Human pose images with coordinates:
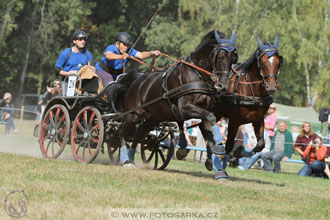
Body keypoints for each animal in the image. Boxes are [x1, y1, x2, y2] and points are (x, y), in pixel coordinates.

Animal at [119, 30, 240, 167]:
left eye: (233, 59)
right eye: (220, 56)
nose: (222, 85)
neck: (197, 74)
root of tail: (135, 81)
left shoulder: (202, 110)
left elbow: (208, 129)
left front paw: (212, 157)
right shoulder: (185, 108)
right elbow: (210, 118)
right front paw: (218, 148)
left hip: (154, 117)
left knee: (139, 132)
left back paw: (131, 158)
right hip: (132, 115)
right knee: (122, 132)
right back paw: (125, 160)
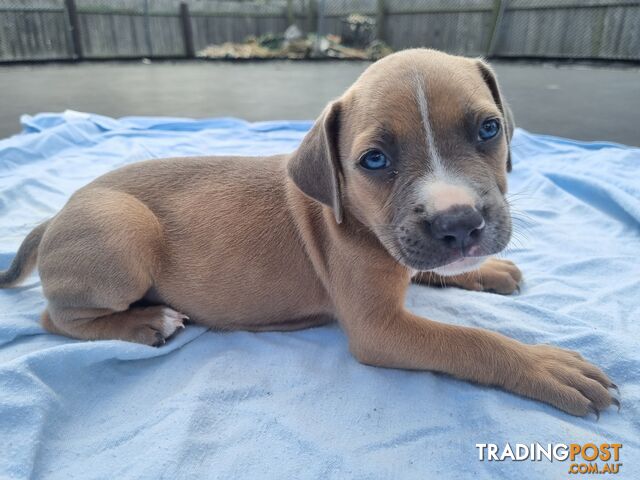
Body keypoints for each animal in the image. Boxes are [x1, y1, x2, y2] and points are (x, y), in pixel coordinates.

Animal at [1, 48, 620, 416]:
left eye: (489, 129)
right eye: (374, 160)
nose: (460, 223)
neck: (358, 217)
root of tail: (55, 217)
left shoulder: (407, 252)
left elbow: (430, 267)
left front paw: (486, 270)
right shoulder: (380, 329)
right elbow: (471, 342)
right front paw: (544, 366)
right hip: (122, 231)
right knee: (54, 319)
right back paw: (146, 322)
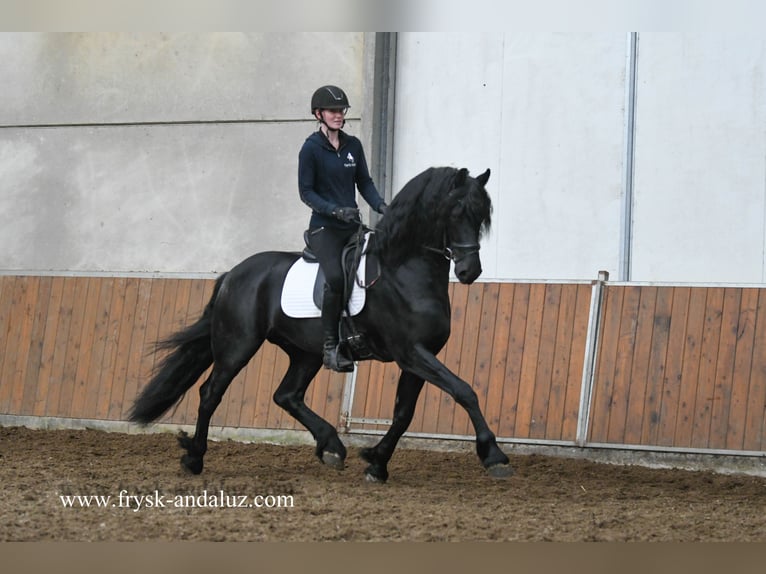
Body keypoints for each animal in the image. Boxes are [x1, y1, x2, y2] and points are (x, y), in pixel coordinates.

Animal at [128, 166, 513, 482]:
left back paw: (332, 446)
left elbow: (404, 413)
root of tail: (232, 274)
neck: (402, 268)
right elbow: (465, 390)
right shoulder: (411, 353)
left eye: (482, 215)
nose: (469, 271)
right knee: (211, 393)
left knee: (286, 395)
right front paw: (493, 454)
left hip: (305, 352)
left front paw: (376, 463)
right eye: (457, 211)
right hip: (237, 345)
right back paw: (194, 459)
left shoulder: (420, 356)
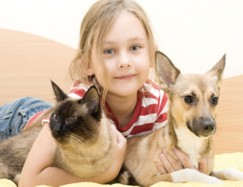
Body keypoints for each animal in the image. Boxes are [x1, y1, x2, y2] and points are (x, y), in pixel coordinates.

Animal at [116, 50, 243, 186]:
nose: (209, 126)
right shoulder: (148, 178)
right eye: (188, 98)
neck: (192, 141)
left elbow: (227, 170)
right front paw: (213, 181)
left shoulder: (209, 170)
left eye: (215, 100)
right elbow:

[WHAT TO DO]
Using the data above, retype exactly and only the lines from the one containing "left eye: (233, 59)" up to and including the one containing "right back paw: (146, 322)", with no pictures carried over.

[RESPONSE BOX]
left eye: (233, 59)
right eye: (220, 56)
nose: (222, 85)
neck: (197, 74)
root of tail: (135, 81)
left shoulder: (202, 110)
left elbow: (208, 129)
left front paw: (212, 157)
right shoulder: (185, 108)
right elbow: (210, 118)
right front paw: (218, 148)
left hip: (154, 117)
left knee: (139, 132)
left back paw: (131, 158)
right hip: (132, 115)
right knee: (122, 132)
right back paw: (125, 160)
Body keypoints for each animal in the image. Boxes are [x1, y1, x2, y2] and points are (x, y), in pixel coordinates.

Animal at [1, 48, 620, 416]:
left eye: (489, 129)
right eye: (374, 160)
nose: (460, 223)
neck: (358, 217)
root of tail: (55, 217)
left shoulder: (407, 252)
left elbow: (430, 267)
left front paw: (486, 270)
right shoulder: (380, 329)
right elbow: (471, 342)
right front paw: (544, 366)
right hip: (122, 231)
right knee: (54, 319)
right back paw: (146, 322)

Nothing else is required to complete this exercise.